In what it called “a court supervised sale,” Stribling & Associates recently offered the East 70th Street premises of Berry-Hill Galleries, New York, for $20 million, with bids due June 15.
Linda Melnick, vice president at Stribling, told me yesterday that the auction had been postponed (with a new date to be set), “to give people more time to do due diligence.” The offering price, she said, would remain the same.
But James Berry Hill, one of the gallery’s directors, told me a couple of hours later that “we’ve cancelled the auction. The property is not for sale.” Best known for selling blue-chip American art, Berry-Hill intends to continue doing business at its current location, he asserted. But at this writing, the property is still being offered on Stribling’s website.

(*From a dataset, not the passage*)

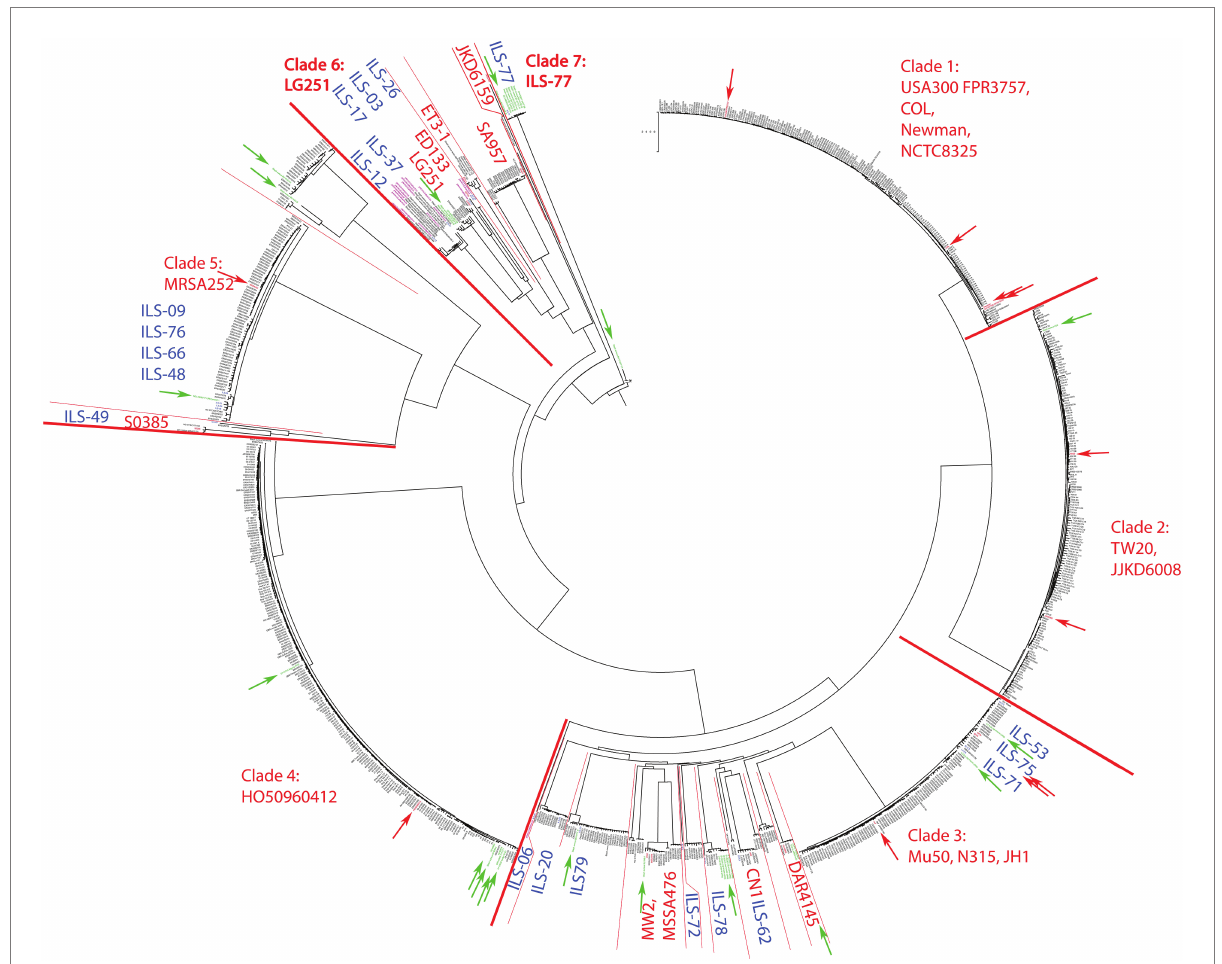
FIGURE 1 cgMLST tree of 956 S. aureus strains calculated on pathogen.watch using various reference S. aureus strains highlighted in each clade. For better visualization of the main phylogenetic tree structure, the branch length connecting the base of the tree ( S. aureus BU G1201 t13 as the most distant strain) was cut from 854 ′ 621 units to 200 units and indicated accordingly. Blue indicates ILS strains reported in this study. Red boundaries and arrows indicate clade boundaries and tree location of all main reference strains, respectively. Green arrows indicate strains of African origin not originating from this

The gallery filed for bankruptcy in December, in the wake of lawsuits from creditors and allegations of biding irregularities at an auction at Christie’s on May 19, 2005.
James Berry Hill, in a phone interview, ominously warned me that much that has been written about his gallery is “inaccurate,” and that if I repeated such falsehoods, I would “join the group and suffer the consequences. Our counsel will be aggressive in going after those who have mistaken the case….Write whatever you want, at your peril.”
He added that his gallery is settling claims against it “so that nobody is harmed,” but he refused to discuss the details or to say anything about what he felt were inaccuracies in other published accounts .
CultureGrrl pointed out, towards the end of the interview, that although the dealer was threatening me with a libel suit, he was refusing to discuss what was accurate and what was not.
Where’s Floyd Abrams when I need him? Wait a minute: Abrams, Berry Hill and CultureGrrl all went to Cornell University as undergrads. Maybe we should hold a reunion!